WHAT YOU ARE ASKED TO DO
Output the data in full. Keep every word exact and exclude the pictures.

-- SUPPLIED MATERIAL follows --

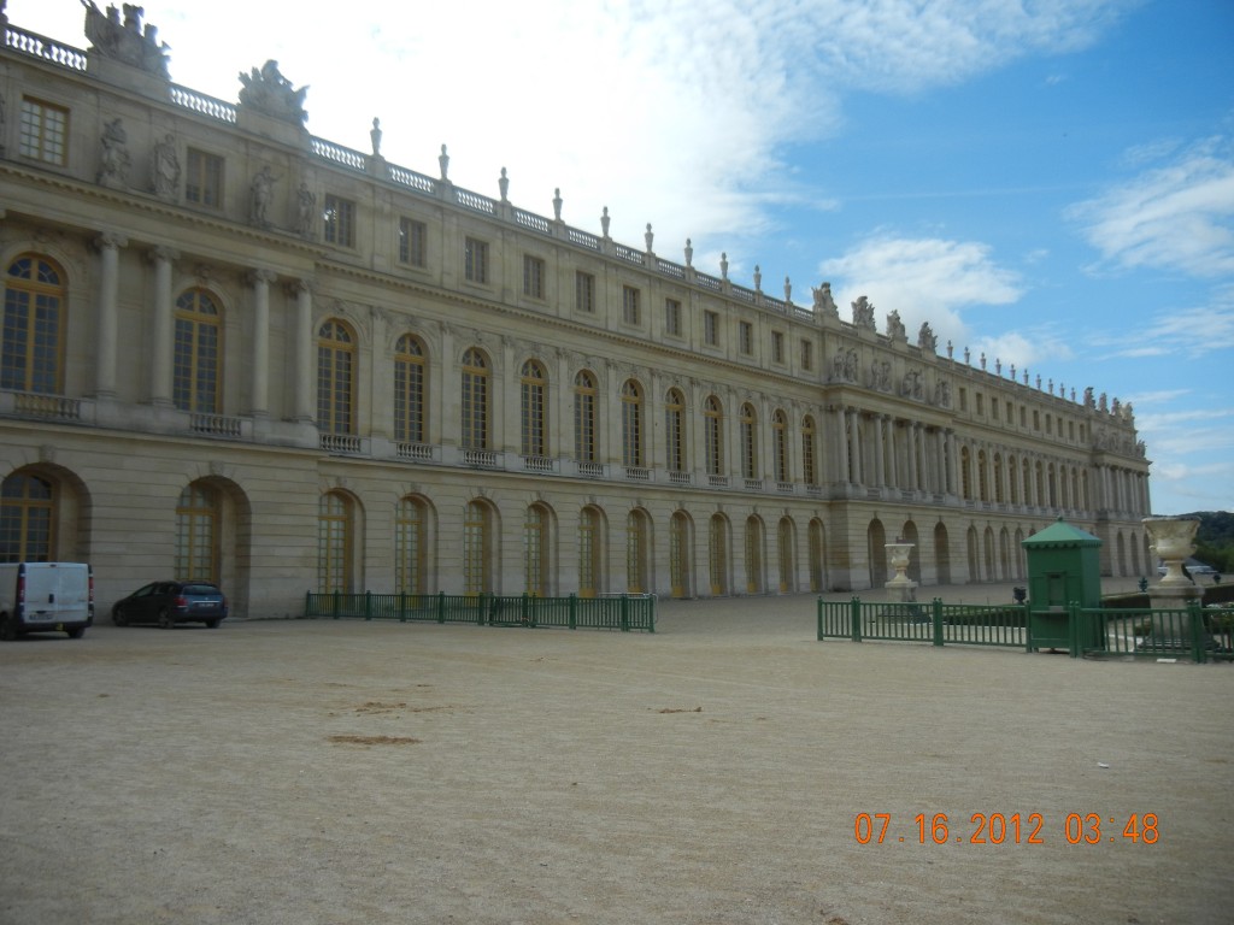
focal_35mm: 30
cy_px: 462
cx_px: 617
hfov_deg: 60.0
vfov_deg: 46.8
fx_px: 1069
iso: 160
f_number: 7
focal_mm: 5.4
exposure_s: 1/456
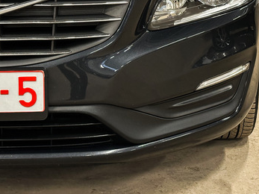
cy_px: 18
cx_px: 134
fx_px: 673
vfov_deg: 16.2
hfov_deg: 21.8
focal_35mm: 90
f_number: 1.8
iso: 250
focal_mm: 6.86
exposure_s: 1/35
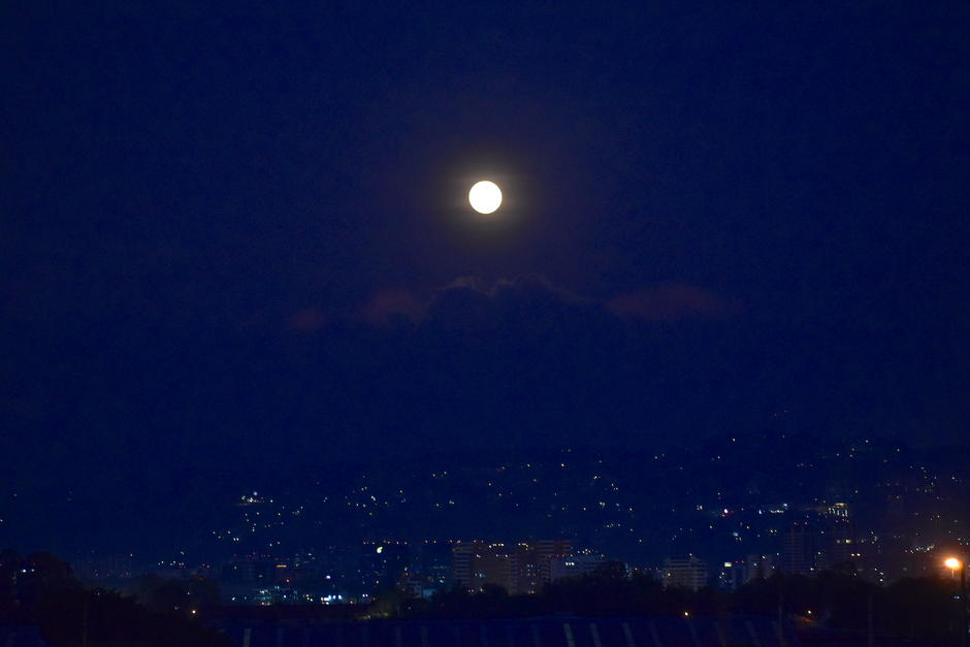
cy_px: 324
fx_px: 3234
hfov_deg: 17.1
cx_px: 485
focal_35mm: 120
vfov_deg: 11.4
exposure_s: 1/20
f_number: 4.8
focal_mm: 80
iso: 1600
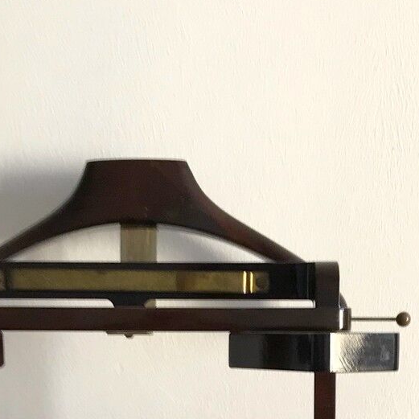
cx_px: 236
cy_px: 528
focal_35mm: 95
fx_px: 1301
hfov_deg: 18.3
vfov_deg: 17.3
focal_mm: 3.99
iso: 32
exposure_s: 1/50
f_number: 1.8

-- SUPPLIED MATERIAL concluded --

ANSWER BOX
focal_35mm: 30
cy_px: 462
cx_px: 617
hfov_deg: 60.0
vfov_deg: 46.8
fx_px: 1069
iso: 160
f_number: 7
focal_mm: 5.4
exposure_s: 1/456
cy_px: 18
cx_px: 134
fx_px: 673
vfov_deg: 16.2
hfov_deg: 21.8
focal_35mm: 90
f_number: 1.8
iso: 250
focal_mm: 6.86
exposure_s: 1/35
cy_px: 324
fx_px: 3234
hfov_deg: 17.1
cx_px: 485
focal_35mm: 120
vfov_deg: 11.4
exposure_s: 1/20
f_number: 4.8
focal_mm: 80
iso: 1600
cx_px: 236
cy_px: 528
focal_35mm: 95
fx_px: 1301
hfov_deg: 18.3
vfov_deg: 17.3
focal_mm: 3.99
iso: 32
exposure_s: 1/50
f_number: 1.8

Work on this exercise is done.